A process of arrival times in continuous time is called a Poisson process of rate $\lambda$ if the following two conditions hold:
- The number of arrivals in an interval of length $t$ is $\text{Pois}(\lambda t)$ random variable.
- The number of arrivals that occur in disjoint time intervals are independent of each other.
Let $X_1$ denote the time of first arrival in a Poisson process of rate $\lambda$. Let $X_2$ denote the time elapsed between the first arrival and the second arrival. We can find the distribution of $X_1$ as follows:
$$\mathbb{P}(X_1>t)=\mathbb{P}\left(\text{No arrivals in }[0,t]\right)=\mathrm{e}^{-\lambda t}$$
Thus $\mathbb{P}(X_1\le t)=1-\mathrm{e}^{-\lambda t}$, and hence $X_1\sim\text{Expo}(\lambda)$.
Suppose we want to find the conditional distribution of $X_2$ given $X_1$. I found the following discussion in my textbook.
$\begin{equation}\begin{split}\mathbb{P}(X_2>t\mid X_1=s) & = \mathbb{P}\left(\text{No arrivals in }(s,s+t] \mid \text{Exactly one arrival in [0,s]} \right) \\
& =\mathbb{P}\left(\text{No arrivals in }(s,s+t]\right)\\
&=\mathrm{e}^{-\lambda t}\end{split}\end{equation}$.
Thus, $X_1$ and $X_2$ are independent, and $X_2\sim\text{Expo}(\lambda)$.

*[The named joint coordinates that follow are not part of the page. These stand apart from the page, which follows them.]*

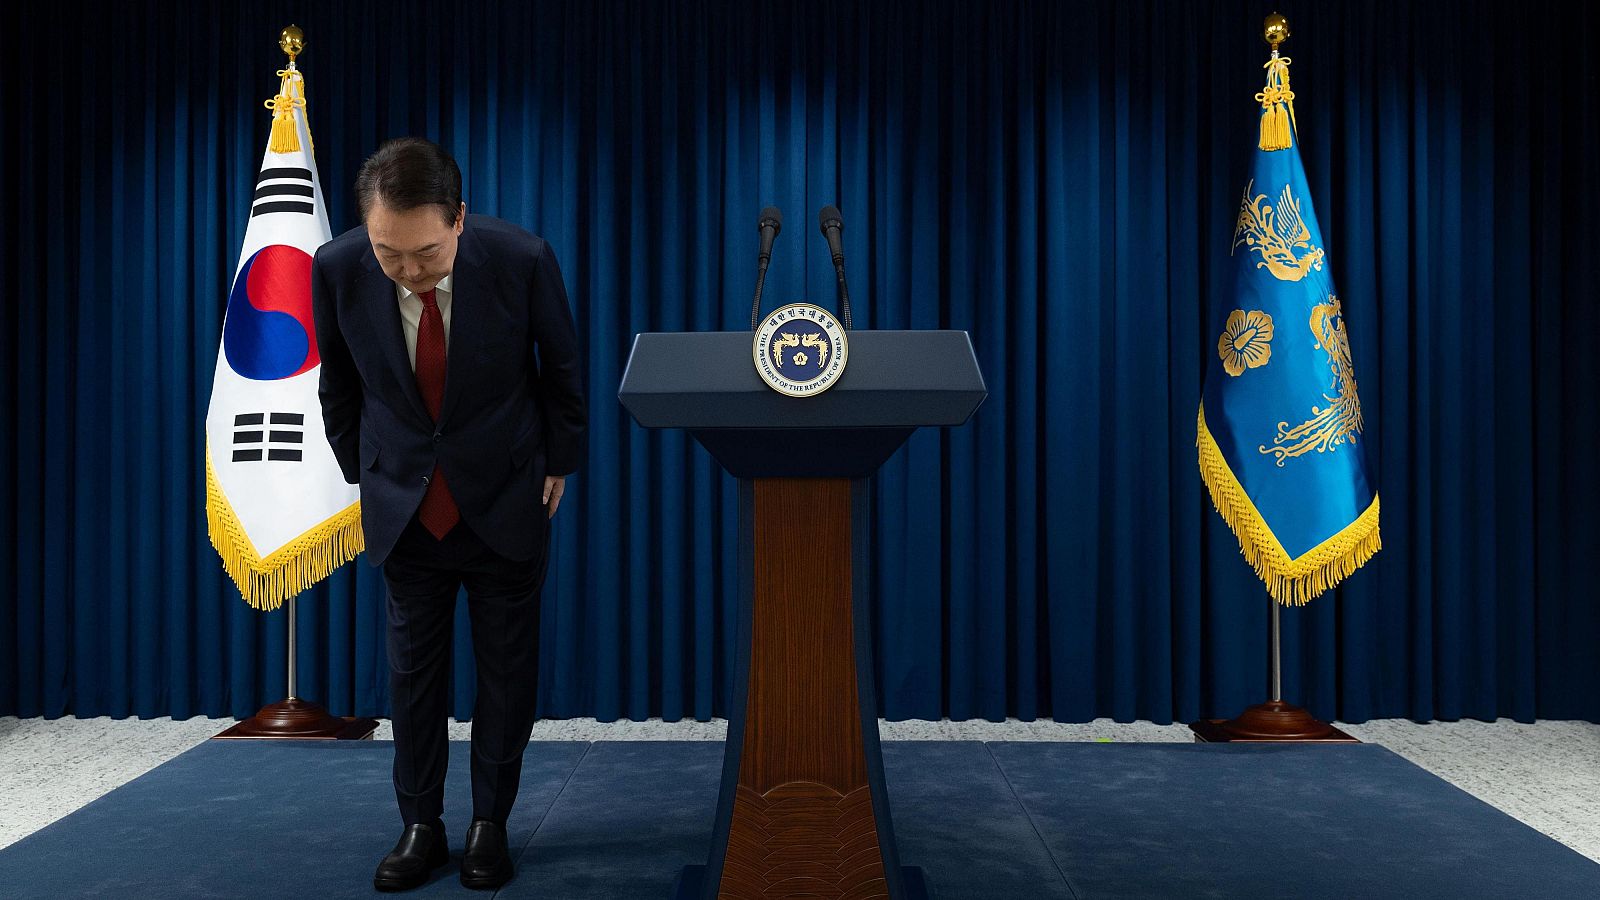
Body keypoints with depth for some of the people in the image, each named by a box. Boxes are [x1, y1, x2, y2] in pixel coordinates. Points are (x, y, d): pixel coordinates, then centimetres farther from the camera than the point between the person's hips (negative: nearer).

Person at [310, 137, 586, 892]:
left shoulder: (522, 260, -21)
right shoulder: (336, 269, -16)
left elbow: (562, 368, -3)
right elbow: (338, 386, 3)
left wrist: (558, 463, 4)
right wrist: (363, 474, 9)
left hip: (505, 498, -1)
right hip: (403, 502, 1)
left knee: (507, 665, 7)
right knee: (413, 664, 7)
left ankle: (490, 824, 22)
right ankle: (420, 826, 22)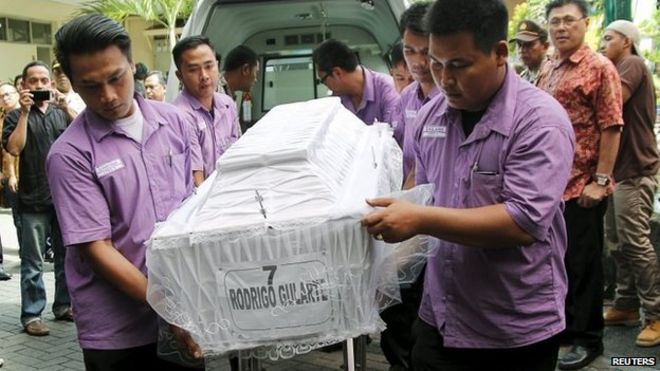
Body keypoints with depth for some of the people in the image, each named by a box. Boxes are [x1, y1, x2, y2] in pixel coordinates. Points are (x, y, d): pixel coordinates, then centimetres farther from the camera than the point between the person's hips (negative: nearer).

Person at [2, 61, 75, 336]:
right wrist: (24, 112, -13)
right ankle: (31, 315, 6)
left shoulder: (62, 113, 12)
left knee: (66, 257, 11)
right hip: (34, 200, -3)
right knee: (33, 262, 0)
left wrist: (66, 107, -14)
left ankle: (64, 305, 24)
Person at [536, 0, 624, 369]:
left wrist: (600, 180, -18)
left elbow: (611, 128, -13)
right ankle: (564, 322, 33)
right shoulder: (548, 70, 12)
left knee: (583, 261, 3)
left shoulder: (599, 67, -8)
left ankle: (588, 338, 18)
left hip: (583, 184, -7)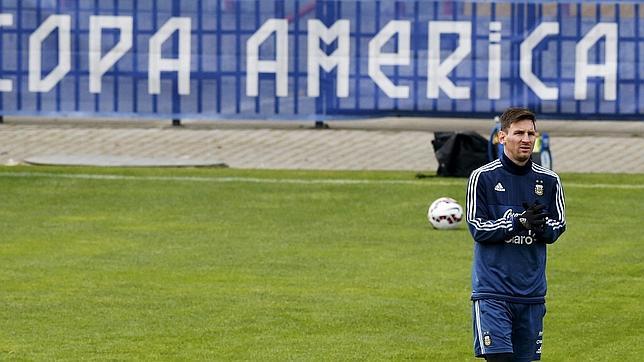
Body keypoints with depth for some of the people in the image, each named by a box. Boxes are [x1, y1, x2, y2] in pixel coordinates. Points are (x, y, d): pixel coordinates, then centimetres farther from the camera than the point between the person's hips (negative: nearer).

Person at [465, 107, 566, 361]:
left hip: (532, 292, 4)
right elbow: (478, 229, -8)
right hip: (492, 290, -4)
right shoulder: (483, 177, -3)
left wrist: (541, 225, -16)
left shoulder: (549, 181, 8)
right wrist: (520, 222, -20)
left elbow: (557, 227, 8)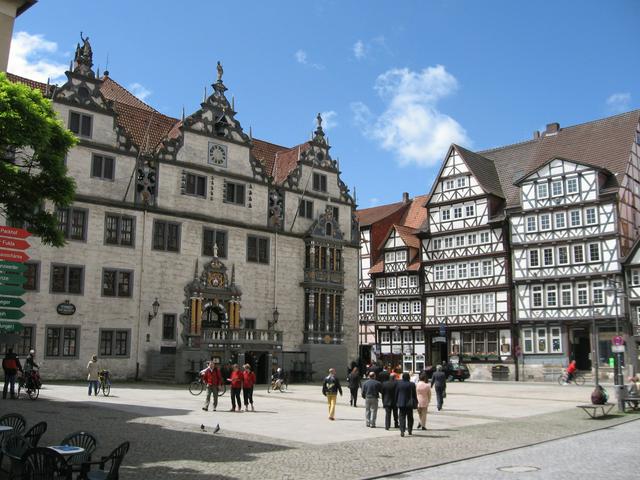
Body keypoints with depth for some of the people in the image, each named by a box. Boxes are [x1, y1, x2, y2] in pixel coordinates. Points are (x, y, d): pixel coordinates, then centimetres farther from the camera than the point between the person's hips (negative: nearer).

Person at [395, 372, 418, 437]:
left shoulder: (399, 384, -3)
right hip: (409, 404, 0)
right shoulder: (412, 384, -7)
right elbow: (414, 395, -2)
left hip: (401, 403, 0)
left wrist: (396, 402, 12)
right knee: (410, 417, 16)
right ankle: (410, 430, 21)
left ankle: (402, 431, -12)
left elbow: (396, 394, 3)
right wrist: (415, 403, 8)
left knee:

However, I have the following questions regarding the above discussion.
-
Since $X_1$ is a continuous random variable, $\mathbb{P}(X_1=k)=0$ for every $k\in\mathbb{R}$. Thus, $\mathbb{P}(X_1=s)=0$. In other words, we are conditioning on an event with zero probability. But when I studied conditional probability, conditioning on events with zero probability was not defined. So in this case, is conditioning on an event with zero probability valid?
-
Second, assuming that conditioning on $X_1=s$ is valid, what we have found is the conditional distribution of $X_2$ given $X_1=s$. In other words, the conditional distribution of $X_2$ given $X_1$ is $\text{Expo}(\lambda)$, not the distribution of $X_2$ itself. But the author claims that $X_2\sim\text{Expo}(\lambda)$. Why is this true?
Best Answer
If the conditional distribution of $X_2$ given the event $X_1=s$ is the same for all values of $s$, then the marginal (i.e. not conditional) distribution of $X_2$ is also that same distribution, and they are independent.
If the conditional distribution of $X_2$ given $X_1=s$ depended on $s$, then the distribution of $X_2$ would be a weighted average of those conditional distributions, with weights given by the distribution of $X_1$. But if all of those conditional distributions are the same, then you're taking a weighted average of things that are all the same.
How to define conditioning on an event of probability $0$ is somewhat more delicate; maybe I'll say more about that later.